Sous la Renaissance européenne, les épingles de métal devinrent un cadeau favori pour les étrennes, car c'était une grande nouveauté : jusqu'au XVe siècle, les femmes ne se servaient guère que de chevilles de bois pour retenir leurs vêtements. Quant aux cartes de nouvel an, ornées de lettrines et d'images, on sait que l'usage en existe depuis l'Europe Jusqu'au Japon. Some in golden letters write their love, écrit un poète anglais du XVIIe siècle. En France, les cartes illustrées de nouvel an furent en vogue jusqu'à la Révolution.
Pour comprendre la persistance et la généralisation des étrennes, il faut sans doute, au-delà de la petite histoire, atteindre le sens profond de l'institution. « La façon de donner vaut mieux que ce qu'on donne », dit-on en français et toutes les sociétés, sauvages ou civilisées, semblent être pénétrées de la conviction qu'il vaut mieux acquérir par autrui, que pour soi et par soi, comme si une valeur supplémentaire était ajoutée à l'objet, du seul fait qu'on l'a reçu – ou offert – en cadeau. Les indigènes maori de la Nouvelle-Zélande avaient fondé toute une théorie sur cette constatation : selon eux, une forme magique, qu'ils appelaient hau, s'introduisait dans le cadeau et liait à jamais le donataire et le donateur. A l'autre bout du monde, la légende romaine des étrennes paraît inspirée d'une idée très voisine. Les premières étrennes auraient été celles offertes, sous forme de rameaux verts, au roi sabin Tatius, qui partageait la souveraineté avec Romulus. Ces branchages avaient été coupés dans le bois sacré de la déesse Strenia, d'où le nom latin des étrennes : strenae.

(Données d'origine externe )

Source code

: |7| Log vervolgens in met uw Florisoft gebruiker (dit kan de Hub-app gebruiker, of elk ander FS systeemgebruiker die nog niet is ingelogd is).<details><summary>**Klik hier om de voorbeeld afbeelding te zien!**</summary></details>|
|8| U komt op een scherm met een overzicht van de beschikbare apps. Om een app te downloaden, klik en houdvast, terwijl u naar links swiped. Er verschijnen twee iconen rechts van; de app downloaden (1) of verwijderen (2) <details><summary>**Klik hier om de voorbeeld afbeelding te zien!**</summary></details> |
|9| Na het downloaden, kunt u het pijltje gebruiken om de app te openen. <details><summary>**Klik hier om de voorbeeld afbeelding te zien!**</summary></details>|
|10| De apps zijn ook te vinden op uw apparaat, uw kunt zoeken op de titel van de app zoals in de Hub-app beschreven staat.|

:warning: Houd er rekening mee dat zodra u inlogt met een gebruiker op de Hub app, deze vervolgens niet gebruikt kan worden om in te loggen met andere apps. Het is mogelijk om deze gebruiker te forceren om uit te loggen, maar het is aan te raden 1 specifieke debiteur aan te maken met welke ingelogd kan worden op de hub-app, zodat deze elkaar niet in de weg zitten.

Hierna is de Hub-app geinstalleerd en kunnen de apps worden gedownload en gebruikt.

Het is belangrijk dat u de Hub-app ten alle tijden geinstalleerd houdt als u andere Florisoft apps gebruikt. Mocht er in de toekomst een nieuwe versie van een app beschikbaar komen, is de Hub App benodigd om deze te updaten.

Or, Strenia était la déesse de la force. Pour les Latins comme pour les Maori, les cadeaux sont donc des objets qui tiennent de leur nature de cadeau une force particulière. D'où vient-elle donc? En s'obligeant, à certaine période de l'année, à recevoir d'autrui des biens dont la valeur est souvent symbolique, les membres du groupe social rendent manifeste à leurs yeux l'essence même de la vie collective qui consiste, comme l'échange des cadeaux, dans une intedépendance librement consentie. N'ironisons donc pas sur cette grande foire annuelle où les fleurs, les bonbons, les cravates et les cartons illustrés ne font guère que changer de main ; car, à cette occasion et par ces humbles moyens, la société tout entière prend conscience de sa nature : la mutualité.